Instructions for the task →
Reproduce each of the following entries word for word, keeping every line, number, and mark in its original order and form.
· · · ·
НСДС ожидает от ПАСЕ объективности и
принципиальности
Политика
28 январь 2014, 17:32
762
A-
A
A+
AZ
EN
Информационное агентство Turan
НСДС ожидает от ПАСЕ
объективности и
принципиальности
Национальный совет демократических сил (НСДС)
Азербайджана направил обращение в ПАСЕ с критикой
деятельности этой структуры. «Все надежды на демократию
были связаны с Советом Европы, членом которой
· · · ·
Response to this exercise →
НСДС ожидает от ПАСЕ объективности и
принципиальности
Политика
28 январь 2014, 17:32
762
A-
A
A+
AZ
EN
Информационное агентство Turan
НСДС ожидает от ПАСЕ
объективности и
принципиальности
Национальный совет демократических сил (НСДС)
Азербайджана направил обращение в ПАСЕ с критикой
деятельности этой структуры. «Все надежды на демократию
были связаны с Советом Европы, членом которой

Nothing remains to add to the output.